Por João Calvino
“É Deus quem disse: De trevas resplandecerá luz.” (2 Coríntios 4.6)
Compreendo que é possível explicar esta passagem de quatro formas distintas.
Primeiro, Deus ordenou à luz que brilhasse do meio da trevas, ou seja, ele trouxe a luz do evangelho ao mundo através d ministério dos homens que são, por sua própria natureza, filho das trevas.
Segundo, Deus produziu a luz do evangelho para substituir a lei que estava oculta em sombras escuras, e daí trouxe luz das trevas. Os que são amantes de sutilezas podem facilmente aceitar tais explicações, mas todo aquele que penetre a questão de forma mais profunda prontamente reconhecerá que elas não expressam o pensamento do apóstolo.
A terceira explicação é a de Ambrósio, e é como segue: Quando todos se achavam envoltos em densas trevas, Deus acendeu a luz de seu evangelho. Os homens se achavam submersos nas trevas da ignorância quando, repentinamente, Deus brilhou sobre eles por intermédio de seu evangelho.
A quarta explicação é a de Crisóstomo, que acreditava existir aqui uma alusão à criação do mundo. Deus, que através de sua Palavra criou a luz, fazendo-a, por assim dizer, surgir das trevas, agora nos iluminou espiritualmente, quando estávamos sepultados nas trevas. Esta analogia (anagoge) entre a luz que é visível e física e a luz que é espiritual produz uma interpretação mais agradável, e não há nela nada forçado, ainda que a tradução de Ambrósio seja também plenamente adequada. Todos podem fazer uso de seu próprio tirocínio.

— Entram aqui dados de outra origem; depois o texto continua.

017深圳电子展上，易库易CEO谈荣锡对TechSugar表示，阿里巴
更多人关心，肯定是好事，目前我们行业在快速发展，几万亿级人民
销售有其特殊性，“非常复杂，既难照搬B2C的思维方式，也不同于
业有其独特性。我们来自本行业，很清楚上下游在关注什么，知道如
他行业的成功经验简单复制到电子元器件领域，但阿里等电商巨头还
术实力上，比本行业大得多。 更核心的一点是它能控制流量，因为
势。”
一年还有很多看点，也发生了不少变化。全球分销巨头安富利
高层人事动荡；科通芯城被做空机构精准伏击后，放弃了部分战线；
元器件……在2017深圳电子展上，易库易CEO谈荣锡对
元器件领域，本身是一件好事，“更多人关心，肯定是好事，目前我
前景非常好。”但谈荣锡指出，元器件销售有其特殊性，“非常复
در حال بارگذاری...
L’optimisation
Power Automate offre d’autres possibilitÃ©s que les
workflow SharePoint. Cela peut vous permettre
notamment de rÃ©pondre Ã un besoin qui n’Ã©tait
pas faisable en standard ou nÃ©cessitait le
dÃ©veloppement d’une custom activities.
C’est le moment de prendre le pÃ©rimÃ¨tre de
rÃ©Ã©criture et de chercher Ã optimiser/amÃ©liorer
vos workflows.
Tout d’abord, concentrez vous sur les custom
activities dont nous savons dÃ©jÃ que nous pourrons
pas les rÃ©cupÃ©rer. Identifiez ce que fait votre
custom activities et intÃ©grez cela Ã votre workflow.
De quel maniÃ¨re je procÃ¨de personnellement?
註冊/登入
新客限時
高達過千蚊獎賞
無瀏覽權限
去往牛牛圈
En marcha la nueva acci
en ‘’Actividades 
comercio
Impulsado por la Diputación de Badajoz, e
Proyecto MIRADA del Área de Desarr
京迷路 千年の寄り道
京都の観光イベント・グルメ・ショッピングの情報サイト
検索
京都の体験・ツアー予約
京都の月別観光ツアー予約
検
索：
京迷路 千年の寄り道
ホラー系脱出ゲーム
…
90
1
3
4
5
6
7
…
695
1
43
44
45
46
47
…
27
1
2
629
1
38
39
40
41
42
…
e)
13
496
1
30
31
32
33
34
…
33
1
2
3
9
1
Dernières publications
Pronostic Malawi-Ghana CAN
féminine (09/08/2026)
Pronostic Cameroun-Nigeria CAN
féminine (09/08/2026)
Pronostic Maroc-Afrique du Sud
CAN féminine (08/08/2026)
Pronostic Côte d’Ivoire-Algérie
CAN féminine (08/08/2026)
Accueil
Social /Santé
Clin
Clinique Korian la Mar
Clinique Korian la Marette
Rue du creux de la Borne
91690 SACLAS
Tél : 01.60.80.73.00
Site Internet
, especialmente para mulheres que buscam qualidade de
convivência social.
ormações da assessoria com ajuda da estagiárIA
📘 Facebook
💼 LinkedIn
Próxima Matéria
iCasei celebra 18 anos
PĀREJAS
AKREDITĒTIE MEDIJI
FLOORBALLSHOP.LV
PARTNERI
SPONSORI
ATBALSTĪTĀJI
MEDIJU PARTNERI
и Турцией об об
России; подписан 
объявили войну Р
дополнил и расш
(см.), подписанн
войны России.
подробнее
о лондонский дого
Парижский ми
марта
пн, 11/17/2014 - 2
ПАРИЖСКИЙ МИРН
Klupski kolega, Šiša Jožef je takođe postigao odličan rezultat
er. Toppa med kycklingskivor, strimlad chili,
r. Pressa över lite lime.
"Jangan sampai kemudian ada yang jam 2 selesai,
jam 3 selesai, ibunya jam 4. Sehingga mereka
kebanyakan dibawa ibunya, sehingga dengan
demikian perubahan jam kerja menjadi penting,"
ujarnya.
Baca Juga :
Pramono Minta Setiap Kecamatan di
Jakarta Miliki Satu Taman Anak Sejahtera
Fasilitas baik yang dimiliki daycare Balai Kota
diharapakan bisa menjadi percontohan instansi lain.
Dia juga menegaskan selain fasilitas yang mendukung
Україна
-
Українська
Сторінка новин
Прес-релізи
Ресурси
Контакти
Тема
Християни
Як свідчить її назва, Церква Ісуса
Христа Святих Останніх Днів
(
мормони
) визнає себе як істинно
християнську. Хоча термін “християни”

“Resplandeceu em nossos corações.” Devemos observar cuidadosamente a dupla iluminação a que ele faz aqui referência. Porque, em primeiro lugar, há a iluminação do evangelho, e então vem a iluminação secreta, que toma assento em nossos corações.
Porque, assim como em sua criação do mundo Deus derramou sobre nós a resplandecência do sol e também nos muniu de olhos para que pudéssemos contemplá-la, também, em nossa redenção, ele resplandeceu sobre nós na pessoa de seu Filho, por intermédio de seu evangelho, mas que seria tudo em vão, uma vez que somos cegos, a não ser que ele iluminasse também as nossas mentes, por intermédio de seu Espírito. De forma que o seu pensamento é que Deus abriu os olhos de nosso entendimento.
“Na face de Jesus Cristo.” Paulo já declarou que Cristo é a imagem do Pai; e ao dizer aqui que em sua face a glória de Deus nos é revelada, o seu pensamento é o mesmo. Esta passagem é muito importante, donde aprendemos que Deus não deve ser visto por trás de sua inescrutável majestade (pois ele habita em luz inacessível), mas deve ser conhecido na medida em que ele se nos revela em Cristo. De modo que as tentativas humanas de conhecer Deus fora de Cristo são efêmeras, porque tateiam no escuro. É verdade que à primeira vista Deus em Cristo parece ser pobre e abjeto; porém sua glória desponta para aqueles que têm a paciência de se transpor da cruz para a ressurreição. Vemos uma vez mais que na palavra pessoa - aqui traduzida “face” - há referência a nós, porque nos é mais proveitoso contemplar Deus como ele aparece em seu Filho unigênito do que investigar sua essência secreta.